For the aspiring novelist, this is perhaps King’s most actionable gift: finish your first draft before you judge it. Don’t outline it to death before you begin. Don’t workshop it before it’s whole. Don’t rewrite chapter one seventeen times while chapter twenty waits, unborn. Write toward the end. Trust the situation. Trust the characters. Trust that structure will be revealed in revision like a face emerging from fog.

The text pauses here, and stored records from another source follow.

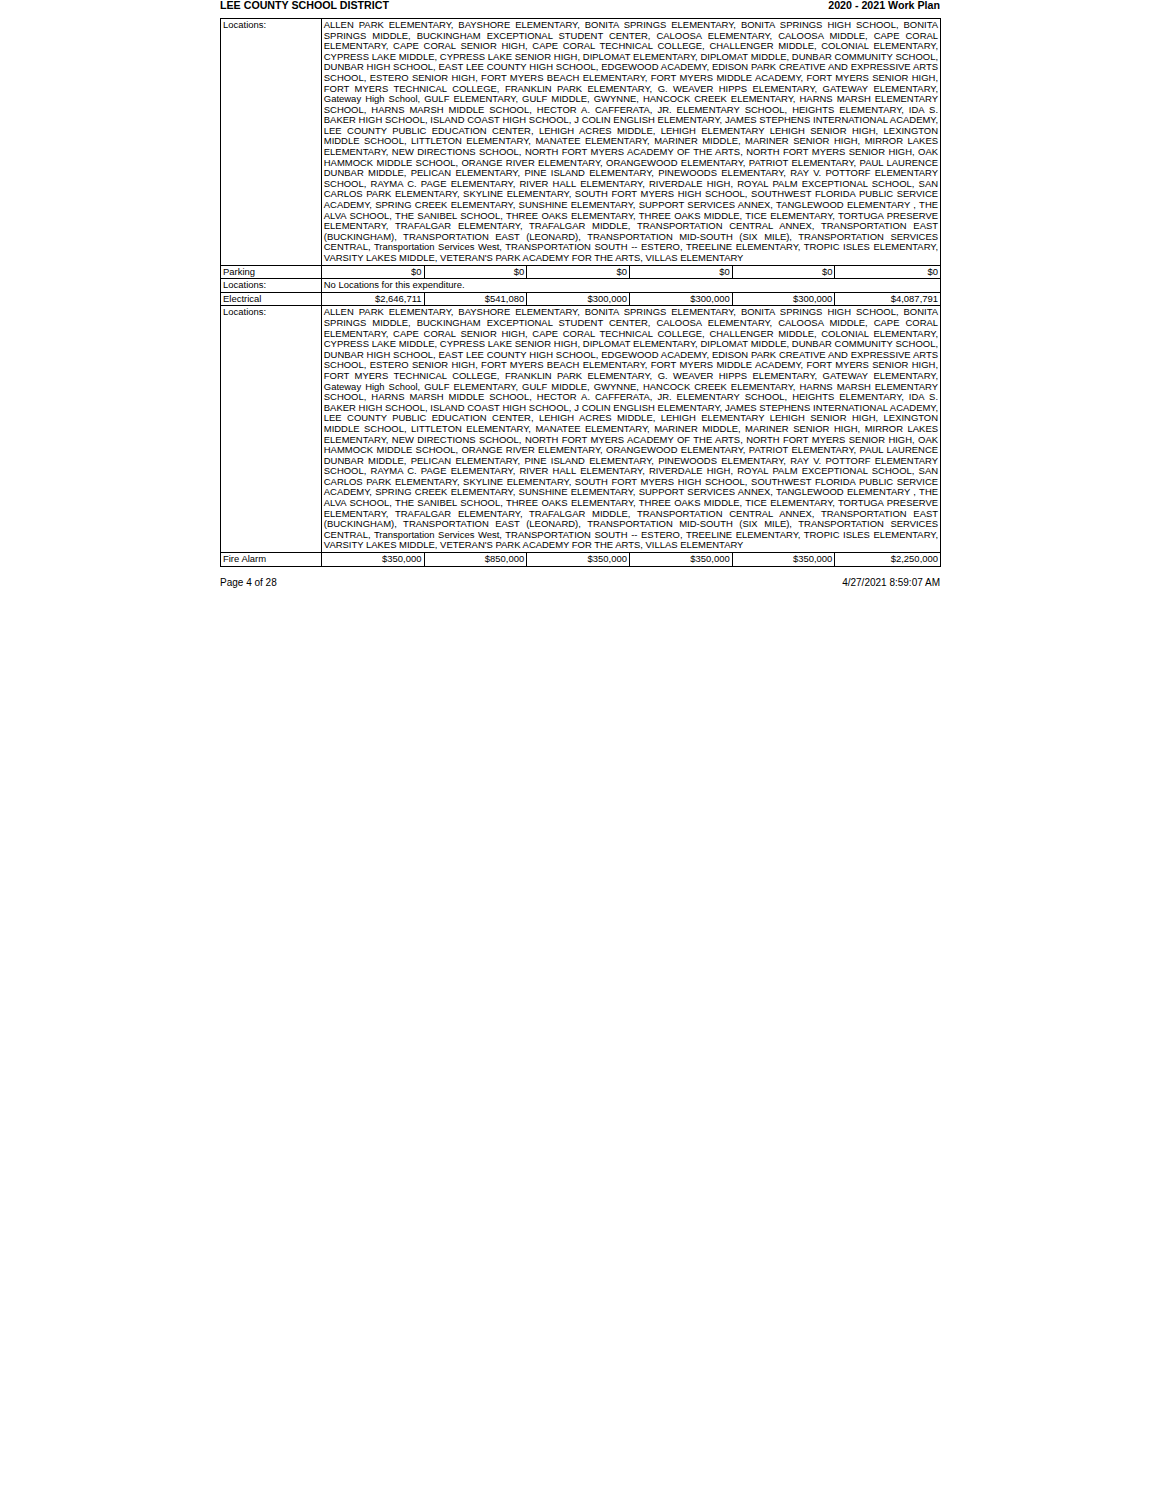LEE COUNTY SCHOOL DISTRICT
2020 - 2021 Work Plan
| Locations: | ALLEN PARK ELEMENTARY, BAYSHORE ELEMENTARY, BONITA SPRINGS ELEMENTARY, BONITA SPRINGS HIGH SCHOOL, BONITA SPRINGS MIDDLE, BUCKINGHAM EXCEPTIONAL STUDENT CENTER, CALOOSA ELEMENTARY, CALOOSA MIDDLE, CAPE CORAL ELEMENTARY, CAPE CORAL SENIOR HIGH, CAPE CORAL TECHNICAL COLLEGE, CHALLENGER MIDDLE, COLONIAL ELEMENTARY, CYPRESS LAKE MIDDLE, CYPRESS LAKE SENIOR HIGH, DIPLOMAT ELEMENTARY, DIPLOMAT MIDDLE, DUNBAR COMMUNITY SCHOOL, DUNBAR HIGH SCHOOL, EAST LEE COUNTY HIGH SCHOOL, EDGEWOOD ACADEMY, EDISON PARK CREATIVE AND EXPRESSIVE ARTS SCHOOL, ESTERO SENIOR HIGH, FORT MYERS BEACH ELEMENTARY, FORT MYERS MIDDLE ACADEMY, FORT MYERS SENIOR HIGH, FORT MYERS TECHNICAL COLLEGE, FRANKLIN PARK ELEMENTARY, G. WEAVER HIPPS ELEMENTARY, GATEWAY ELEMENTARY, Gateway High School, GULF ELEMENTARY, GULF MIDDLE, GWYNNE, HANCOCK CREEK ELEMENTARY, HARNS MARSH ELEMENTARY SCHOOL, HARNS MARSH MIDDLE SCHOOL, HECTOR A. CAFFERATA, JR. ELEMENTARY SCHOOL, HEIGHTS ELEMENTARY, IDA S. BAKER HIGH SCHOOL, ISLAND COAST HIGH SCHOOL, J COLIN ENGLISH ELEMENTARY, JAMES STEPHENS INTERNATIONAL ACADEMY, LEE COUNTY PUBLIC EDUCATION CENTER, LEHIGH ACRES MIDDLE, LEHIGH ELEMENTARY LEHIGH SENIOR HIGH, LEXINGTON MIDDLE SCHOOL, LITTLETON ELEMENTARY, MANATEE ELEMENTARY, MARINER MIDDLE, MARINER SENIOR HIGH, MIRROR LAKES ELEMENTARY, NEW DIRECTIONS SCHOOL, NORTH FORT MYERS ACADEMY OF THE ARTS, NORTH FORT MYERS SENIOR HIGH, OAK HAMMOCK MIDDLE SCHOOL, ORANGE RIVER ELEMENTARY, ORANGEWOOD ELEMENTARY, PATRIOT ELEMENTARY, PAUL LAURENCE DUNBAR MIDDLE, PELICAN ELEMENTARY, PINE ISLAND ELEMENTARY, PINEWOODS ELEMENTARY, RAY V. POTTORF ELEMENTARY SCHOOL, RAYMA C. PAGE ELEMENTARY, RIVER HALL ELEMENTARY, RIVERDALE HIGH, ROYAL PALM EXCEPTIONAL SCHOOL, SAN CARLOS PARK ELEMENTARY, SKYLINE ELEMENTARY, SOUTH FORT MYERS HIGH SCHOOL, SOUTHWEST FLORIDA PUBLIC SERVICE ACADEMY, SPRING CREEK ELEMENTARY, SUNSHINE ELEMENTARY, SUPPORT SERVICES ANNEX, TANGLEWOOD ELEMENTARY , THE ALVA SCHOOL, THE SANIBEL SCHOOL, THREE OAKS ELEMENTARY, THREE OAKS MIDDLE, TICE ELEMENTARY, TORTUGA PRESERVE ELEMENTARY, TRAFALGAR ELEMENTARY, TRAFALGAR MIDDLE, TRANSPORTATION CENTRAL ANNEX, TRANSPORTATION EAST (BUCKINGHAM), TRANSPORTATION EAST (LEONARD), TRANSPORTATION MID-SOUTH (SIX MILE), TRANSPORTATION SERVICES CENTRAL, Transportation Services West, TRANSPORTATION SOUTH -- ESTERO, TREELINE ELEMENTARY, TROPIC ISLES ELEMENTARY, VARSITY LAKES MIDDLE, VETERAN'S PARK ACADEMY FOR THE ARTS, VILLAS ELEMENTARY |
| Parking | $0 | $0 | $0 | $0 | $0 | $0 |
| Locations: | No Locations for this expenditure. |
| Electrical | $2,646,711 | $541,080 | $300,000 | $300,000 | $300,000 | $4,087,791 |
| Locations: | ALLEN PARK ELEMENTARY, BAYSHORE ELEMENTARY, BONITA SPRINGS ELEMENTARY, BONITA SPRINGS HIGH SCHOOL, BONITA SPRINGS MIDDLE, BUCKINGHAM EXCEPTIONAL STUDENT CENTER, CALOOSA ELEMENTARY, CALOOSA MIDDLE, CAPE CORAL ELEMENTARY, CAPE CORAL SENIOR HIGH, CAPE CORAL TECHNICAL COLLEGE, CHALLENGER MIDDLE, COLONIAL ELEMENTARY, CYPRESS LAKE MIDDLE, CYPRESS LAKE SENIOR HIGH, DIPLOMAT ELEMENTARY, DIPLOMAT MIDDLE, DUNBAR COMMUNITY SCHOOL, DUNBAR HIGH SCHOOL, EAST LEE COUNTY HIGH SCHOOL, EDGEWOOD ACADEMY, EDISON PARK CREATIVE AND EXPRESSIVE ARTS SCHOOL, ESTERO SENIOR HIGH, FORT MYERS BEACH ELEMENTARY, FORT MYERS MIDDLE ACADEMY, FORT MYERS SENIOR HIGH, FORT MYERS TECHNICAL COLLEGE, FRANKLIN PARK ELEMENTARY, G. WEAVER HIPPS ELEMENTARY, GATEWAY ELEMENTARY, Gateway High School, GULF ELEMENTARY, GULF MIDDLE, GWYNNE, HANCOCK CREEK ELEMENTARY, HARNS MARSH ELEMENTARY SCHOOL, HARNS MARSH MIDDLE SCHOOL, HECTOR A. CAFFERATA, JR. ELEMENTARY SCHOOL, HEIGHTS ELEMENTARY, IDA S. BAKER HIGH SCHOOL, ISLAND COAST HIGH SCHOOL, J COLIN ENGLISH ELEMENTARY, JAMES STEPHENS INTERNATIONAL ACADEMY, LEE COUNTY PUBLIC EDUCATION CENTER, LEHIGH ACRES MIDDLE, LEHIGH ELEMENTARY LEHIGH SENIOR HIGH, LEXINGTON MIDDLE SCHOOL, LITTLETON ELEMENTARY, MANATEE ELEMENTARY, MARINER MIDDLE, MARINER SENIOR HIGH, MIRROR LAKES ELEMENTARY, NEW DIRECTIONS SCHOOL, NORTH FORT MYERS ACADEMY OF THE ARTS, NORTH FORT MYERS SENIOR HIGH, OAK HAMMOCK MIDDLE SCHOOL, ORANGE RIVER ELEMENTARY, ORANGEWOOD ELEMENTARY, PATRIOT ELEMENTARY, PAUL LAURENCE DUNBAR MIDDLE, PELICAN ELEMENTARY, PINE ISLAND ELEMENTARY, PINEWOODS ELEMENTARY, RAY V. POTTORF ELEMENTARY SCHOOL, RAYMA C. PAGE ELEMENTARY, RIVER HALL ELEMENTARY, RIVERDALE HIGH, ROYAL PALM EXCEPTIONAL SCHOOL, SAN CARLOS PARK ELEMENTARY, SKYLINE ELEMENTARY, SOUTH FORT MYERS HIGH SCHOOL, SOUTHWEST FLORIDA PUBLIC SERVICE ACADEMY, SPRING CREEK ELEMENTARY, SUNSHINE ELEMENTARY, SUPPORT SERVICES ANNEX, TANGLEWOOD ELEMENTARY , THE ALVA SCHOOL, THE SANIBEL SCHOOL, THREE OAKS ELEMENTARY, THREE OAKS MIDDLE, TICE ELEMENTARY, TORTUGA PRESERVE ELEMENTARY, TRAFALGAR ELEMENTARY, TRAFALGAR MIDDLE, TRANSPORTATION CENTRAL ANNEX, TRANSPORTATION EAST (BUCKINGHAM), TRANSPORTATION EAST (LEONARD), TRANSPORTATION MID-SOUTH (SIX MILE), TRANSPORTATION SERVICES CENTRAL, Transportation Services West, TRANSPORTATION SOUTH -- ESTERO, TREELINE ELEMENTARY, TROPIC ISLES ELEMENTARY, VARSITY LAKES MIDDLE, VETERAN'S PARK ACADEMY FOR THE ARTS, VILLAS ELEMENTARY |
| Fire Alarm | $350,000 | $850,000 | $350,000 | $350,000 | $350,000 | $2,250,000 |
Page 4 of 28
4/27/2021 8:59:07 AM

What King Actually Does: A Synthesis

So here, finally, is the honest map of King’s method — the outline that isn’t called an outline but functions as one nonetheless. He begins with a situation — charged, conflicted, irresolvable by safe means. He peoples that situation with characters whose inner contradictions will generate external conflict. He writes fast and free, allowing character to pull plot forward, trusting his internalized sense of dramatic rhythm to shape the escalation. He revises with structural intention — connecting planted details, deepening promises, trimming the excesses of discovery. And he ends, always, with the most extreme consequence the situation could produce.

It is not chaos. It is controlled wildness — the difference between a bonfire and a wildfire. The structure is real. It’s simply carried internally rather than externally, felt rather than charted, discovered rather than designed.


The Real Lesson: Write Toward Understanding

The deepest, darkest, most durable thing King has to teach younger writers isn’t about outlining at all. It’s about trust. Trust in the process. Trust that the fossil is there beneath the surface, waiting for your particular shovel and your particular patience. Trust that if the situation is right, and the characters are real, and you write toward the truth of what these people would do in this impossible place — the structure will find you.

Outline if you must. Pantser if you dare. But know this: whichever path you walk into the dark woods of your novel, you’ll need the same things King carries. A situation that crackles with contained catastrophe.

Characters whose contradictions are more interesting than your plot. A willingness to follow the story into the places that frighten you. And the discipline — daily, devotional, dogged — to keep digging until the fossil is free.

The bones are there. They always were. Start digging.